The easiest way to listen more is not to carve out new time — it is to attach audiobooks to something you already do. Commute, dishes, laundry, grocery shopping, walking the dog. These are already happening. You are just choosing what goes in your ears.

Pick one activity this week and commit to audiobooks-only for that slot. That single habit can add three to five hours of listening per week.

2. Keep Your Earbuds Where You Start Tasks

Friction kills habits. If your earbuds are across the room when you start loading the dishwasher, you will not bother. Keep them in the kitchen, by your running shoes, or plugged in next to your desk. Visible and ready equals used.

3. Increase Your Playback Speed Gradually

Most audiobooks are narrated at a pace that feels slightly slow. Try 1.25x for one week. Then 1.5x. You will likely find 1.5x becomes your new default — and you will effectively double your book output without adding a single minute to your day.

4. Use the Sleep Timer for Nighttime Listening

Listening before bed is one of the best audiobook habits — but many people fall asleep mid-chapter and lose their place. Audible's built-in sleep timer solves this. Set it for 20-30 minutes and let it cut off automatically. You will still absorb the content, and you will not waste time hunting for where you left off.
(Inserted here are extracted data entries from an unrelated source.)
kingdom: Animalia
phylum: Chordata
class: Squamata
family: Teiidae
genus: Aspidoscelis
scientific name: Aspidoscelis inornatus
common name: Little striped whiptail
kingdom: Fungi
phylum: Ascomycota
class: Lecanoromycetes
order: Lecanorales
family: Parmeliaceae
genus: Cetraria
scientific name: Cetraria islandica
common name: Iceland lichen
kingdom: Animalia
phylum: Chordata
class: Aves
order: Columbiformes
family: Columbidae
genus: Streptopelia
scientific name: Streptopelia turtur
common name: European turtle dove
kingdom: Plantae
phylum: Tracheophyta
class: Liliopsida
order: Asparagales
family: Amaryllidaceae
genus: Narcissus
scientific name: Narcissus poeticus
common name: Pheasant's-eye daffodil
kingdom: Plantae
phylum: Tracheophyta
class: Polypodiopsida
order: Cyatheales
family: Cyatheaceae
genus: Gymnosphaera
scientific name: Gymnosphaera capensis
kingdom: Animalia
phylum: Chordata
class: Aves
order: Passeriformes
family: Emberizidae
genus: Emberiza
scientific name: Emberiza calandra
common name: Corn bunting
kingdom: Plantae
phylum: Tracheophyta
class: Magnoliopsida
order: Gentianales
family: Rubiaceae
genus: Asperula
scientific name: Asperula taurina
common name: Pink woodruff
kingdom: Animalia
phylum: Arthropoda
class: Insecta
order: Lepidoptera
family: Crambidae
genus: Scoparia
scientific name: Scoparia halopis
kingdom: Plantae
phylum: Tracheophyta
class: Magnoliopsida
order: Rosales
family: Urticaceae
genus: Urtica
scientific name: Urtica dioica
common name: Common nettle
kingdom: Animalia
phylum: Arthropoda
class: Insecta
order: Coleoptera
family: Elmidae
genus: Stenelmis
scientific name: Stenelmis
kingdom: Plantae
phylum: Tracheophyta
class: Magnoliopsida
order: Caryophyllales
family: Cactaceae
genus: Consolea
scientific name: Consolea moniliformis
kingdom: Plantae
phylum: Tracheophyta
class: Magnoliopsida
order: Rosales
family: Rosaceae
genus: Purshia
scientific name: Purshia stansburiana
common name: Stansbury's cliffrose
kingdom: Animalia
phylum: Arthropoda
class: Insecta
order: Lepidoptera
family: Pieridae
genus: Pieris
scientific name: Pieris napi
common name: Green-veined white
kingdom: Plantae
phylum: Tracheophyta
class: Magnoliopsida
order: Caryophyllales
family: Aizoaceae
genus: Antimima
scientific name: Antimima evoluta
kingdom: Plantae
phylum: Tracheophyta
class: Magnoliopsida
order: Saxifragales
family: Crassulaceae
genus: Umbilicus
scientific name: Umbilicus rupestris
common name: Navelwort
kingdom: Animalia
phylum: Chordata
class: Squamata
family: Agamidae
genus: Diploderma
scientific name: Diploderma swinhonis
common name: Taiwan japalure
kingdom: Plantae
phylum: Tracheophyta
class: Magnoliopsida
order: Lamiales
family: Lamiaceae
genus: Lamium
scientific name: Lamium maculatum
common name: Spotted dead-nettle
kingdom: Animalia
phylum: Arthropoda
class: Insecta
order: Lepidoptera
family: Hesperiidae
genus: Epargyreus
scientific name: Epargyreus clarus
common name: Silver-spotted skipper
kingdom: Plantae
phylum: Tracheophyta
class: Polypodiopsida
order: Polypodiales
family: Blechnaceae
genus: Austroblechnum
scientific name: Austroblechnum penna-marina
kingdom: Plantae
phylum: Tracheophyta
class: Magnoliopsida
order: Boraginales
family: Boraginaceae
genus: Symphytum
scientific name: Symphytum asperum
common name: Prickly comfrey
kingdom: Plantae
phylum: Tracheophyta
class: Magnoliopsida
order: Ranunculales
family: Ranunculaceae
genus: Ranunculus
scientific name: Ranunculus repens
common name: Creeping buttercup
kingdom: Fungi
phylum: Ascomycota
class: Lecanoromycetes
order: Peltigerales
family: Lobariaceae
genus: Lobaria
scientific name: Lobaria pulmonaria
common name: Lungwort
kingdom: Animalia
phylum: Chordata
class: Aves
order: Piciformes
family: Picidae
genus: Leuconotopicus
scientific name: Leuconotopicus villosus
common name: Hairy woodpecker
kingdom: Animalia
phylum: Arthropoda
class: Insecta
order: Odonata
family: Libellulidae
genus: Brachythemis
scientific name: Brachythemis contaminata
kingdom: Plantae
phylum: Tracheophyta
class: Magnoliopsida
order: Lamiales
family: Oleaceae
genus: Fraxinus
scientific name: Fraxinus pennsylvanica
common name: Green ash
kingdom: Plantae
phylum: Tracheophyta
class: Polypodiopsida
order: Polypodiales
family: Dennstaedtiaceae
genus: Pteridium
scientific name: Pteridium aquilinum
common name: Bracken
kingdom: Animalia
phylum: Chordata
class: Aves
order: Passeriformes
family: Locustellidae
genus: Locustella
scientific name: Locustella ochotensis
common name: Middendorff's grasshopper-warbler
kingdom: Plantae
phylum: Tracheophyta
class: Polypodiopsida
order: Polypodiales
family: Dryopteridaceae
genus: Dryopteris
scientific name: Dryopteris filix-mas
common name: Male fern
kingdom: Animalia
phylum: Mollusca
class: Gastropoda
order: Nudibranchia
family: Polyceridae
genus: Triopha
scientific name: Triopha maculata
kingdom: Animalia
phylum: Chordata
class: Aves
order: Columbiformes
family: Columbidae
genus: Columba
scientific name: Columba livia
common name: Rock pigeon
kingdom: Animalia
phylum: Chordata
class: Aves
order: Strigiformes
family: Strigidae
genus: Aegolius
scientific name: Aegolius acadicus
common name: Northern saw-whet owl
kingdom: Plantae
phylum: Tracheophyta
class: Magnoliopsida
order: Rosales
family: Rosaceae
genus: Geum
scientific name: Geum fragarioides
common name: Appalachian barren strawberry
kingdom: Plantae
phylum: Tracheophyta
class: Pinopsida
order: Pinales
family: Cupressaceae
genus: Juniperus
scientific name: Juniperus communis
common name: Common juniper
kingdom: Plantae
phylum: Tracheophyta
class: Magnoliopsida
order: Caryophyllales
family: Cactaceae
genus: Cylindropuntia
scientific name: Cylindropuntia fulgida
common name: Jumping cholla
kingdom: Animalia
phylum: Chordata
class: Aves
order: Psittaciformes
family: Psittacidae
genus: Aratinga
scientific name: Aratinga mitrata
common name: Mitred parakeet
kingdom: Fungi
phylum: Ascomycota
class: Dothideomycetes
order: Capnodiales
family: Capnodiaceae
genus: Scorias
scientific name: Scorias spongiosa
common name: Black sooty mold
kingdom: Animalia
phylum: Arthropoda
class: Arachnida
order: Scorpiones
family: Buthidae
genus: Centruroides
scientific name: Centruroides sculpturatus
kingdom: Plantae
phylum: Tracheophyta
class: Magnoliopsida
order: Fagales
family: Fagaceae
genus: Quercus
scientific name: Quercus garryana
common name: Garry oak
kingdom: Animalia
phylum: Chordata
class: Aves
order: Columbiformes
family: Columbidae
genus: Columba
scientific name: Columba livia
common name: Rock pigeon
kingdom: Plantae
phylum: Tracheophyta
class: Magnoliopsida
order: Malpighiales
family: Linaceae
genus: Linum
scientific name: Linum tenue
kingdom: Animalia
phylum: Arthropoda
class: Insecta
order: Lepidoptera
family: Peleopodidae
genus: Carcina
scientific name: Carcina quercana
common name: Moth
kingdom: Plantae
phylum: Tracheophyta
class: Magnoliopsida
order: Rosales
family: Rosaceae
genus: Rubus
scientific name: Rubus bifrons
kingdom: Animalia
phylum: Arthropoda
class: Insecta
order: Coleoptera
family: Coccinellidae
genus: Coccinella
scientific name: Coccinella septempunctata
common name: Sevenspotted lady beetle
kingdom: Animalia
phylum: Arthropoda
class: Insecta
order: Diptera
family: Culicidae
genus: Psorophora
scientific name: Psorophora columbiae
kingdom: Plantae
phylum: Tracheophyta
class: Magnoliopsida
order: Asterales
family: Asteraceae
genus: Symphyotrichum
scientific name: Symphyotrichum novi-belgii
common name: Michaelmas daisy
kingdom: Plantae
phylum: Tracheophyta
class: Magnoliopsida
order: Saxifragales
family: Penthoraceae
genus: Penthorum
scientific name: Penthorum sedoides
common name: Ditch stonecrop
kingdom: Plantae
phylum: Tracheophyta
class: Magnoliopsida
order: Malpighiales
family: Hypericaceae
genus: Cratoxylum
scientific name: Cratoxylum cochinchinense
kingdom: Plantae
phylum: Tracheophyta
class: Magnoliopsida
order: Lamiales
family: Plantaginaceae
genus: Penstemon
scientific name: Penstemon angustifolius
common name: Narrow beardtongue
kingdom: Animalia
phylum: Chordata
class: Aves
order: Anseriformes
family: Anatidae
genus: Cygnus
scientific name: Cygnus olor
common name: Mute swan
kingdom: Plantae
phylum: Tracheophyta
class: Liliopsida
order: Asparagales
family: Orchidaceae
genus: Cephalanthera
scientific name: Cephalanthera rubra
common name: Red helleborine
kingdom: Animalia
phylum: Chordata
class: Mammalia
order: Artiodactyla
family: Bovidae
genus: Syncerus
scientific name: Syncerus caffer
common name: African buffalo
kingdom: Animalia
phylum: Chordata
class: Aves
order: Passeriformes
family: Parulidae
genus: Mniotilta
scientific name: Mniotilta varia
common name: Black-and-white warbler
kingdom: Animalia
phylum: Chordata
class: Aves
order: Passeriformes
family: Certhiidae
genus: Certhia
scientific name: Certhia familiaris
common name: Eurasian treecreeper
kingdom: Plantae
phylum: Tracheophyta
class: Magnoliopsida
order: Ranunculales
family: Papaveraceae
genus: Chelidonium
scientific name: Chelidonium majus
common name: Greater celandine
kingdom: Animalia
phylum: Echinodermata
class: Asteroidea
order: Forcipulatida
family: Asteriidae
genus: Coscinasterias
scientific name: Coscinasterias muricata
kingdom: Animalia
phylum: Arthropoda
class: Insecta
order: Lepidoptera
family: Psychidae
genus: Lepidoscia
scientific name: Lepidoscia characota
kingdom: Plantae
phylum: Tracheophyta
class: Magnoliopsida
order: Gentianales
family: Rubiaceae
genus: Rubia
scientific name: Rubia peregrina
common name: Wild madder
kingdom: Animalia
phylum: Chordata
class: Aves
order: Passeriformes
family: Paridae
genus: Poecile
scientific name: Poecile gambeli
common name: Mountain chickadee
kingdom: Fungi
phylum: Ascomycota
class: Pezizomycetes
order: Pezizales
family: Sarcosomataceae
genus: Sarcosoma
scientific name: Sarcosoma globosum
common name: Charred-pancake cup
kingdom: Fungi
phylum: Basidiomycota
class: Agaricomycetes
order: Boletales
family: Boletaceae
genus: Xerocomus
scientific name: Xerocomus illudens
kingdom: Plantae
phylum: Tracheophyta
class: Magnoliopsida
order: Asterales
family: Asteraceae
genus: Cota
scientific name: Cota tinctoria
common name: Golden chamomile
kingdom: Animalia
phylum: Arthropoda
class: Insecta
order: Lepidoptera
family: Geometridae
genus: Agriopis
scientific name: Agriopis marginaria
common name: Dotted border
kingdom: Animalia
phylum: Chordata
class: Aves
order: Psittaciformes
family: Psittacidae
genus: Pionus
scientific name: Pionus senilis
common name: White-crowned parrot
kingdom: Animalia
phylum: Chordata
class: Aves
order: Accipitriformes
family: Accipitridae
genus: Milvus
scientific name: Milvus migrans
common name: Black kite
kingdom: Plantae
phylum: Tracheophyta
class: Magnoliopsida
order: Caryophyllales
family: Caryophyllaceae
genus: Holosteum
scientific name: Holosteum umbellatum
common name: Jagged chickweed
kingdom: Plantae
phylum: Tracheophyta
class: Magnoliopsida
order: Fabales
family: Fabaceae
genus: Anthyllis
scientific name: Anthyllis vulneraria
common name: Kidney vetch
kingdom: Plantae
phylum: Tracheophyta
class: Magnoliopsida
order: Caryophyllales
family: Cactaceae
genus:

5. Pick Books Below Your Challenge Level Sometimes

Not every audiobook needs to be a dense, transformative read. Lighter memoirs, narrative nonfiction, and page-turner novels are easier to listen to while multitasking and keep your listening streak alive. Alternate heavy and light — one challenging book, one easier one.

6. Set a Weekly Listening Goal, Not a Book Goal

Finishing a book feels like a big goal. Listening for 45 minutes today feels achievable. Track minutes or hours per week rather than books per month. The books take care of themselves when the daily habit is in place.

7. Switch Books if You Are Not Engaged

Do not grind through a book you are not enjoying. Life is too short and your attention is too valuable. Audible's return policy lets you exchange a title within 365 days. Use it. A book that bores you is worse than no book — it trains your brain to avoid audiobooks.

8. Listen During Workouts

Exercise and audiobooks are one of the best pairings in the habit world. The physical engagement of a workout occupies your body while your mind is free to absorb a book. Many people find they actually look forward to the gym when they save a great listen for it.

9. Make a Short List of What You Are Listening to Next

Decision fatigue kills momentum. When you finish a book and have nothing queued, you default to music or a podcast. Keep a running list of two or three titles you are excited about. Transition is instant and the habit does not break.

10. Re-Listen to Books That Changed You

There is no rule that says you can only count a book once. Re-listening to a book you loved — especially a year or two later — is one of the highest-value uses of listening time. The best books are not consumed; they are returned to.

11. Tell Someone What You Are Listening to

Accountability is underrated. Telling a friend, partner, or group what you are reading creates a low-stakes social contract. You are more likely to finish what you started when someone might ask you about it.

Start With One

Pick the one habit from this list that fits your life most naturally and implement it this week. Just one. The compound effect of consistent audiobook listening is real — but it starts with a single daily slot.

Looking for what to listen to? Browse our best audiobook lists by mood, activity, and goal.

Frequently Asked
How many audiobooks can you realistically listen to in a month? +
At average listening speed (1x), a 10-hour audiobook takes about two weeks of 45-minute daily sessions. At 1.5x speed, that drops to under 10 days. Most committed listeners finish two to four books per month.
Does listening to audiobooks at 1.5x or 2x speed affect comprehension? +
Research suggests comprehension stays high up to around 1.5x for most people. At 2x, retention can drop for dense nonfiction. Start at 1.25x and increase gradually — your brain adapts faster than you expect.
Is it okay to re-listen to the same audiobook? +
Absolutely. Re-listening is one of the most underrated habits. Dense books (psychology, philosophy, business) reveal new layers on a second listen, especially after you have applied the ideas.
What is the best app for tracking audiobooks? +
Audible has a built-in library with listening stats. For cross-platform tracking, StoryGraph and Goodreads both support audiobooks. Many listeners keep it simple with a note in their phone.